# Copyright 2023-present ScyllaDB
#
# SPDX-License-Identifier: LicenseRef-ScyllaDB-Source-Available-1.0

###############################################################################
# Tests for various native (built-in) scalar functions that can be used in
# various SELECT, INSERT or UPDATE requests. Note we also have tests for
# some of these functions in many other test files. For example, the tests
# for the cast() function are in test_cast_data.py.
###############################################################################

import pytest
from .util import new_test_table, unique_key_int
from datetime import datetime
from cassandra.protocol import InvalidRequest

@pytest.fixture(scope="module")
def table1(cql, test_keyspace):
    with new_test_table(cql, test_keyspace, "p int, i int, g bigint, b blob, s text, t timestamp, u timeuuid, d date, PRIMARY KEY (p)") as table:
        yield table

@pytest.fixture(scope="module")
def tbl_set(cql, test_keyspace):
    with new_test_table(cql, test_keyspace,
                        "p int PRIMARY KEY, s1 set<int>, s2 set<int>,"
                        "s3 set<tinyint>, m map<int, int>, s4 frozen<set<int>>") as table:
        yield table

# Check that a function that can take a column name as a parameter, can also
# take a constant. This feature is barely useful for WHERE clauses, and
# even less useful for selectors, but should be allowed for both.
# Reproduces #12607.
def test_constant_function_parameter(cql, table1):
    p = unique_key_int()
    cql.execute(f"INSERT INTO {table1} (p, b) VALUES ({p}, 0x03)")
    assert [(p,)] == list(cql.execute(f"SELECT p FROM {table1} WHERE p={p} AND b=tinyintAsBlob(3) ALLOW FILTERING"))
    assert [(b'\x04',)] == list(cql.execute(f"SELECT tinyintAsBlob(4) FROM {table1} WHERE p={p}"))
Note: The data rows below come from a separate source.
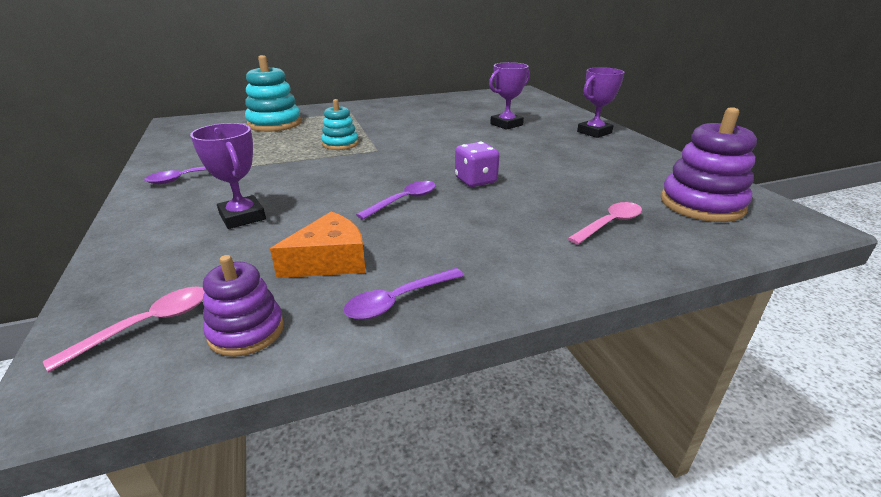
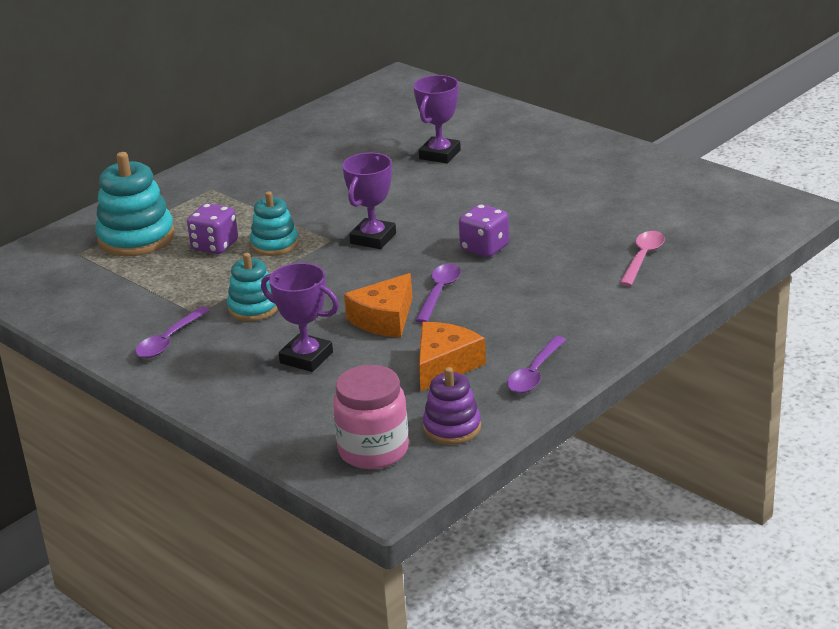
camera: 25 degrees left, 0 degrees up
pink spoon [43,287,204,372] -> pink jar [333,365,409,469]
purple trophy [577,67,625,138] -> purple trophy moved to [342,153,396,249]
purple stacking toy [660,107,757,222] -> none
none -> purple dice [187,203,238,254]
none -> turquoise stacking toy [227,253,278,321]
none -> orange cheese [344,273,412,338]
# According to the documentation, "The `minTimeuuid` function takes a
# `timestamp` value t, either a timestamp or a date string.". But although
# both cases are supported with constant parameters in WHERE restrictions,
# in a *selector* (the first part of the SELECT, saying what to select), it
# turns out that ONLY a timestamp column is allowed. Although this is
# undocumented behavior, both Cassandra and Scylla share it so we deem it
# correct.
def test_selector_mintimeuuid(cql, table1):
    p = unique_key_int()
    cql.execute(f"INSERT INTO {table1} (p, s, t, i) VALUES ({p}, '2013-02-02 10:00+0000', 123, 456)")
    # We just check this works, not what the value is:
    cql.execute(f"SELECT mintimeuuid(t) FROM {table1} WHERE p={p}")
    # This doesn't work - despite the documentation, in a selector a
    # date string is not supported by mintimeuuid.
    with pytest.raises(InvalidRequest, match='of type timestamp'):
        cql.execute(f"SELECT mintimeuuid(s) FROM {table1} WHERE p={p}")
    # Other integer types also don't work, it must be a timestamp:
    with pytest.raises(InvalidRequest, match='of type timestamp'):
        cql.execute(f"SELECT mintimeuuid(i) FROM {table1} WHERE p={p}")

# Cassandra allows the implicit (and wrong!) casting of a bigint returned
# by writetime() to the timestamp type required by mintimeuuid(). Scylla
# doesn't. I'm not sure which behavior we should consider correct, but it's
# useful to have a test that demonstrates this incompatibility.
# Reproduces #14319.
@pytest.mark.xfail(reason="issue #14319")
def test_selector_mintimeuuid_64bit(cql, table1):
    p = unique_key_int()
    cql.execute(f"INSERT INTO {table1} (p, g) VALUES ({p}, 123)")
    cql.execute(f"SELECT mintimeuuid(g) FROM {table1} WHERE p={p}")
    cql.execute(f"SELECT mintimeuuid(writetime(g)) FROM {table1} WHERE p={p}")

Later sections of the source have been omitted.